(DOCUMENT PASSAGE begins)
How do i sort lines lexigraphical in bash?


 
Thread Tools Search this Thread
Top Forums Shell Programming and Scripting How do i sort lines lexigraphical in bash?
# 1  
Old 12-19-2016
How do i sort lines lexigraphical in bash?

I am currently having some problems with my script not sorting my files lexiographically.

The error seem to be localized here where i sort the utt2spk file, which is done like this..

Code:
    for x in test train; do
            for f in text utt2spk; do
                sort data/$x/$f -o data/$x/$f
            done
    done

The problem with this for - loop is that it doesn't sort the numbers correctly. In this case i am having the text

Code:
    fkdo-b-cen6 fkdo
    fkdo-b-cen7 fkdo
    fkdo-b-cen8 fkdo
    flrp-b-an2121 flrp
    flrp-b-an21 flrp
    flrp-b-an22 flrp
    flrp-b-an23 flrp
    flrp-b-an24 flrp
    flrp-b-an25 flrp
    flrp-b-cen1 flrp

which should have been

Code:
    fkdo-b-cen6 fkdo
    fkdo-b-cen7 fkdo
    fkdo-b-cen8 fkdo
    flrp-b-an21 flrp
    flrp-b-an22 flrp
    flrp-b-an23 flrp
    flrp-b-an24 flrp
    flrp-b-an25 flrp
    flrp-b-an2121 flrp
    flrp-b-cen1 flrp

So why isn't it sorting it correctly?, and how does I make it sort correctly?
# 2  
Old 12-19-2016
Quote:
Originally Posted by kidi
The error seem to be localized here where i sort the utt2spk file, which is done like this..

Code:
    for x in test train; do
            for f in text utt2spk; do
                sort data/$x/$f -o data/$x/$f
            done
    done

There are several problems here and they are not necessarily related. let me address them one by one:

1) input file as output file
In general you cannot use the file you read from for input as the output file at the same time. You need to write to an intermediate file and then move that to the original place overwriting the original. This - as a side effect - makes the whole process a little bit safer in case something goes wrong. Take the following as a sketch and modify the error handling according to your needs:

Code:
for x in test train; do
            for f in text utt2spk; do
                # sort data/$x/$f -o data/$x/$f

                if sort data/${x}/${f} -o data/${x}/${f}.tmp ; then
                   mv data/${x}/${f}.tmp data/${x}/${f}
                else
                   echo "something went wrong with data/${x}/${f}" >&2
                   exit 1
                fi
            done
done

2) Note the difference between numerical and alphabetical sorting
In your request you imply your expectation to have the file (partially) sorted numerically. The difference is that alphabetically "a12bc" is after "a123bc" because "3" (4th character in second string) is before "b" in ASCII. But numerically you will want to have "12" before "123". You need to define a numeric sort order by using the "-n" switch of sort. I suggest to read the man page of sort for the details.
(DOCUMENT PASSAGE ends)
(EXTRACTED INFORMATION begins)
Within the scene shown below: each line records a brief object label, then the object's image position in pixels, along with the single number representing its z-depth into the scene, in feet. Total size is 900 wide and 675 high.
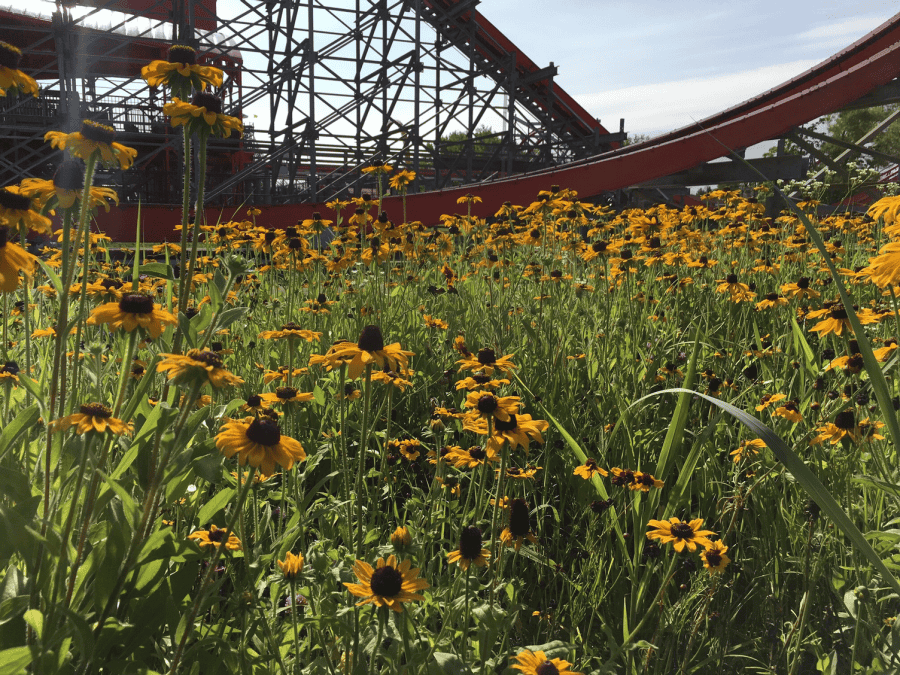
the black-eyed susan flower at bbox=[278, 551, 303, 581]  2.86
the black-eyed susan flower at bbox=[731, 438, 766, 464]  4.46
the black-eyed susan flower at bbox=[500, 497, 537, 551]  3.35
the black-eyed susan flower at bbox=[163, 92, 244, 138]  3.38
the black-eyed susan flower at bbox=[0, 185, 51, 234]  3.28
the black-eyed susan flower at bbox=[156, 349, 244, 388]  2.48
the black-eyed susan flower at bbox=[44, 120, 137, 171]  3.39
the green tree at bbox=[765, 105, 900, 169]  74.18
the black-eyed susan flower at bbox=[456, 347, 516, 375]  4.25
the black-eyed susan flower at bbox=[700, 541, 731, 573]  3.48
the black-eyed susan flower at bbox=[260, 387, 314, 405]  3.57
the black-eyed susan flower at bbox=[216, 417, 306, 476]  2.56
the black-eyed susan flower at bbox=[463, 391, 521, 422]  3.25
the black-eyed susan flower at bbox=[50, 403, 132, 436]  2.55
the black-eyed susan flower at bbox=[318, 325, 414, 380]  3.34
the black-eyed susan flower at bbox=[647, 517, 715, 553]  3.36
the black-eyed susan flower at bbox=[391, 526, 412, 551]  2.95
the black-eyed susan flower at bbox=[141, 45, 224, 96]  3.69
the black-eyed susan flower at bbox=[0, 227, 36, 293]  2.78
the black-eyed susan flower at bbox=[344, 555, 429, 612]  2.53
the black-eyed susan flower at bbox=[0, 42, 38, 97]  3.50
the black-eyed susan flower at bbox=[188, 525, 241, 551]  3.09
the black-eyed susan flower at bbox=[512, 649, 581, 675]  2.39
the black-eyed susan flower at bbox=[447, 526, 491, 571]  3.06
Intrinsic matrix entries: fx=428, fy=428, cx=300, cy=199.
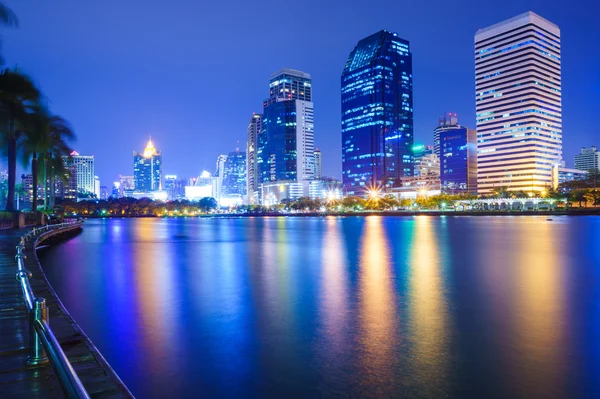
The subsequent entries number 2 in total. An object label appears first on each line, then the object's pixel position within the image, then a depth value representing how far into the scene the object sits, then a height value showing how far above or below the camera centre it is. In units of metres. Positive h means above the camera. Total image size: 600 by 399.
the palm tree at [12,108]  35.50 +9.42
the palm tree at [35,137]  42.22 +7.85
(EXTRACTED INFORMATION ends)
EXERCISE SET:
A. From the bash sorting thread, repeat the passage between "Thread Tools Search" and "my files lexiographically.", inclusive.
B. Answer these from the bash sorting thread:
(i) Which two directory names does the outer loop in the original code iterate over?
(ii) What suffix does the reply's sketch add to the name of the intermediate output file?
(iii) Which switch of sort does the reply say defines a numeric sort order?
C. According to the bash sorting thread, why does the reply write the sorted output to an intermediate file and then move it over the original?

TASK RESPONSES:
A.
Thread Tools Search this Thread
Top Forums Shell Programming and Scripting How do i sort lines lexigraphical in bash?
# 1  
Old 12-19-2016
How do i sort lines lexigraphical in bash?

I am currently having some problems with my script not sorting my files lexiographically.

B.
(i) test and train
(ii) .tmp
(iii) -n

C. The reply says that a file being read as input generally cannot be used as the output file at the same time. Writing to an intermediate file and then moving it into place also makes the process a little safer if something goes wrong.